That's the goal. Through further training, whittle away at unnecessary states until only the electrical states that matter remain.
Developers have created too many layers of abstraction and indirection to do their jobs. We're burning a ton of energy managing state management frameworks, that are many layers of indirection away from the computations that are salient to users.
All those DSLs, config syntaxes, layers of boilerplate waste a huge amount of electricity, when end users want to draw geometric shapes.
So a non-dev generates a mess, but in a way so do devs with Django and Elixir, RoR, Terraform. When really end of the day it's matrix math against memory and sync of that state to the display.

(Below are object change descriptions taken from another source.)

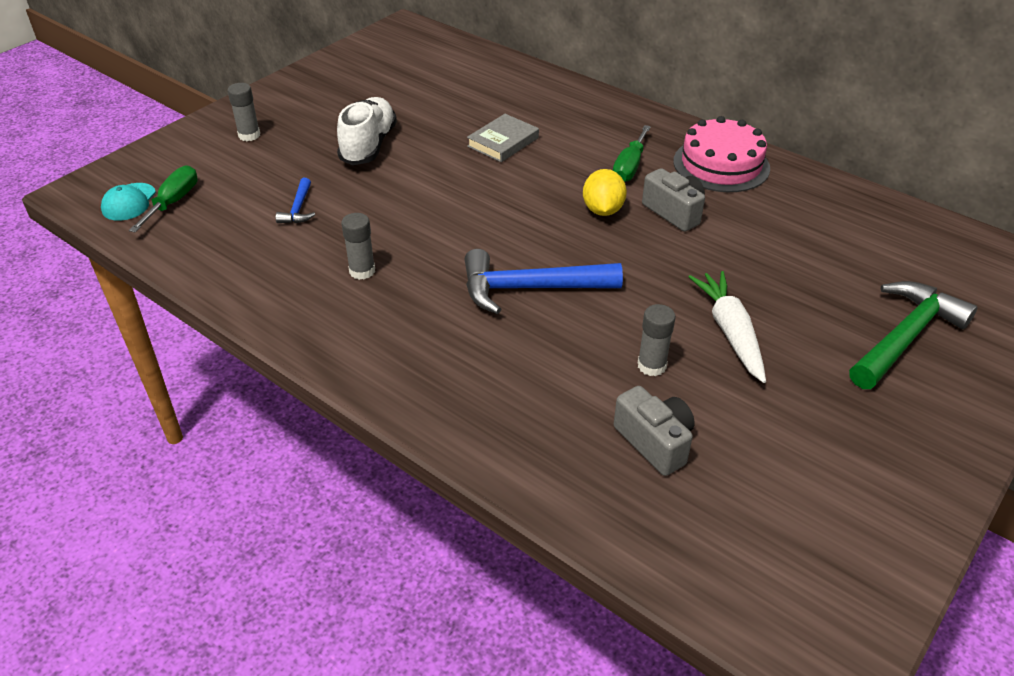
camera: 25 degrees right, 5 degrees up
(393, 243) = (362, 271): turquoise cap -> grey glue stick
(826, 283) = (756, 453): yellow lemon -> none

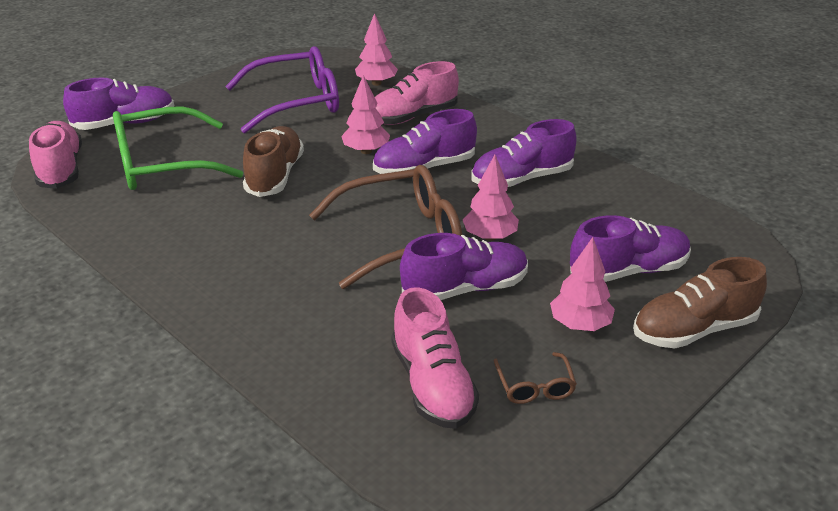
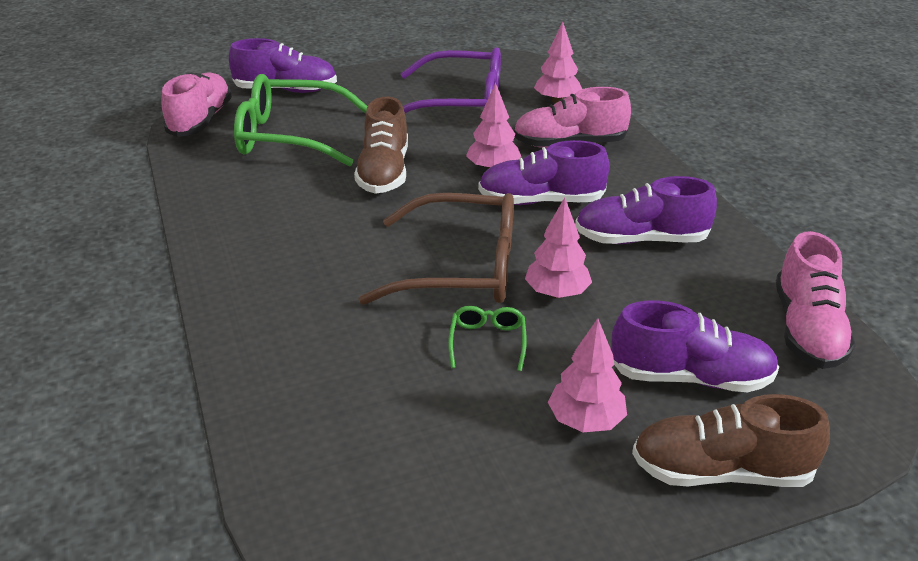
camera: 25 degrees right, 0 degrees up
(275, 176) = (384, 172): brown shoe -> brown shoe turned 150 degrees clockwise
(432, 384) = (376, 433): pink shoe -> pink shoe (807, 329)
(465, 289) = (487, 342): purple shoe -> green glasses
(535, 387) = (482, 473): brown glasses -> none

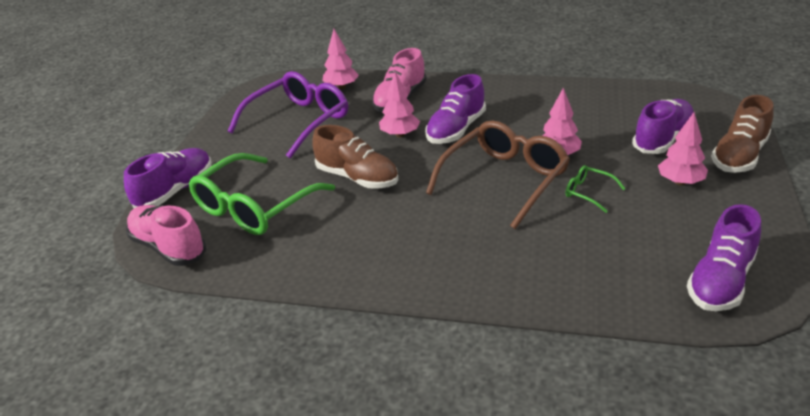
camera: 55 degrees left, 0 degrees up
(640, 239) = (527, 111): purple shoe -> purple shoe (720, 281)
(807, 329) = (644, 95): pink shoe -> none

From a hardware engineers perspective, the mess of devs and non-devs is the same abstract mess of electrical states that have nothing to do with the goal. All those frameworks can be generalized into a handful of electrical patterns, saving a ton of electricity.
And here I thought people just used computers for the heat
I honestly can't tell if you are speaking in metaphor or literally?
What process / path do you take to get to such an enlightened state? Like books or experience or anything more about this please?
There are some contradictory claims here.
Boilerplate comes when your language doesn't have affordances, you get around this with /abstraction/ which leads to DSLs (Domain Specific Languages).
Matrix math is generally done on more than raw bits provided by digital circuits. Simple things like numbers require some amount of abstraction and indirection (pointers to memory addresses that begin arrays).
My point is yes, we've gotten ourselves in a complicated tar pit, but it's not because there wasn't a simpler solution lower in the stack.
This sounds like the exact kind of profound pseudo-enlightenment that one gets from psychedelics. Of course, it's all electrons in the end.
Trying to create a secure, reliable and scalable system that enables many people to work on one code base, share their code around with others and at the end of the day coordinate this dance of electrons across multiple computers, that's where all of these 'useless' layers of abstraction become absolutely necessary.